What’s your pet peeve? Share away!


15 Comments (+add yours?)

  1. Karl
    May 07, 2012 @ 20:44:28

    1 Yo! I like to watch people letting go. Admire their courage.
    2 You’re a girl, I’m a guy. I’ll look for myself.
    4 People steal. Thus policy.
    5 Dress down the owner. Now you know why.
    9 We all need self help tech groups.


  2. L @ Trying Not to be Fat
    May 01, 2012 @ 16:40:26

    I totally do 1, but it’s never serious singing, I can’t sing, but it’s hard not to sing along to the radio as I work.

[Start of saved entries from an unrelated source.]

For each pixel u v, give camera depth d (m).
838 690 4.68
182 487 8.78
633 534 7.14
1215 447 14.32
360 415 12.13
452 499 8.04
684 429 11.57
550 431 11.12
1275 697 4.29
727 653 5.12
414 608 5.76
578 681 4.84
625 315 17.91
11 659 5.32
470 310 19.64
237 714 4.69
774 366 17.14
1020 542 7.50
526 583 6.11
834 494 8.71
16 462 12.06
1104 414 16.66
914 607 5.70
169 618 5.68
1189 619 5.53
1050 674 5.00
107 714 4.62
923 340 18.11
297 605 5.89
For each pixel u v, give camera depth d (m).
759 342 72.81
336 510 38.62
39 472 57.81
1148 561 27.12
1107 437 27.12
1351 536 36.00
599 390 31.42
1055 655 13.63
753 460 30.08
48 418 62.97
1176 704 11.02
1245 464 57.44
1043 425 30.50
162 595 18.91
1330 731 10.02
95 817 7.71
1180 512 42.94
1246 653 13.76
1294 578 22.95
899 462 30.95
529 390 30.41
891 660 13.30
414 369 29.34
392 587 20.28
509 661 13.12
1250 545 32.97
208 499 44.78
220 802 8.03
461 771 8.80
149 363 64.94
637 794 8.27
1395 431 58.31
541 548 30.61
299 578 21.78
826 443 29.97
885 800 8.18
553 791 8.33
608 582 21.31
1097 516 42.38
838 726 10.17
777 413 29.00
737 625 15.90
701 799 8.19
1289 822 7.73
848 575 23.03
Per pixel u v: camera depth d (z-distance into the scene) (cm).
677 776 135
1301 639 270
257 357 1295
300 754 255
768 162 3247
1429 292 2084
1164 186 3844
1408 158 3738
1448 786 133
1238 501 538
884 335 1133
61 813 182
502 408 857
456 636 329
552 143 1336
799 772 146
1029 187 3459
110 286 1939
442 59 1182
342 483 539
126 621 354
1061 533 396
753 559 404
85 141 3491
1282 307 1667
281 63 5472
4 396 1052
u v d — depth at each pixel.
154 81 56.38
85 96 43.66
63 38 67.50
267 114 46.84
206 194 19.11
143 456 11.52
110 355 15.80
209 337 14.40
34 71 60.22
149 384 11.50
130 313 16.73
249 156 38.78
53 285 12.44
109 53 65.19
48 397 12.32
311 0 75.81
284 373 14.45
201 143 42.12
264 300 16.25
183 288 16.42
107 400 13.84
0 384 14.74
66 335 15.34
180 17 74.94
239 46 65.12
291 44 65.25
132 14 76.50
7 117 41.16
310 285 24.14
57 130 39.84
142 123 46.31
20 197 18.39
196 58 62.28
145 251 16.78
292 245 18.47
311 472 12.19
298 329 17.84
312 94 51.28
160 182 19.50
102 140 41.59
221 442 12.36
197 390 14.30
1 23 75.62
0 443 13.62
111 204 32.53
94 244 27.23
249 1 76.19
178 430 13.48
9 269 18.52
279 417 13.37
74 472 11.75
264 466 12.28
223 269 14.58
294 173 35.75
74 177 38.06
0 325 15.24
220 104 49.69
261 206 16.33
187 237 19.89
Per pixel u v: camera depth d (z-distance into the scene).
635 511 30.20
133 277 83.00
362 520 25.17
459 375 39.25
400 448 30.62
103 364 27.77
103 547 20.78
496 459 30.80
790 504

    12 made me laugh, UGH I hate that!!


  3. Fred
    May 01, 2012 @ 08:11:33

    Those silent, deadly, anonymous farts on an 8 hour flight!!!!


  4. Karen Brawley
    Apr 30, 2012 @ 21:29:06

    Ummm…people who bring their dogs into stores and treat them like their babies..get out ! …those big medal toilet paper holders in public bathrooms..people that round off their gas bills at the pump when paying with a credit card (think old men)…tank tops on people that shouldn’t be wearing them…Irish dancers (those straight arms are freaky!) people that run the garbage disposal for 5 minutes no matter what is in it…men who fart and burb constantly …now I’m getting annoyed !!!!


  5. Meghan R.
    Apr 30, 2012 @ 17:05:32

    I already put this on your FB page, but I hate it when people say “lieberry” instead of library. I want to choke them.


  6. Trackback: Day 08: What are 10 of your pet peeves « It is a Strange Life… and I'm loving it!
  7. Meg Livingston Asensio
    Apr 30, 2012 @ 11:58:47

    People on a city sidewalk walking and texting, who slow down walking in front of you, or walk straight toward you without looking up to see that they are about to run into you. Heads up, a##hole!

    Margaret, you shouldn’t have gotten me started.


  8. Meg Livingston Asensio
    Apr 30, 2012 @ 11:55:20

    People riding on BART with IPod ear buds that bleed out their obnoxius music so others can hear it. Two or three of those in the same seating area = torture. Turn it down, get earphones that contain the sound so only you can hear it, or turn it off!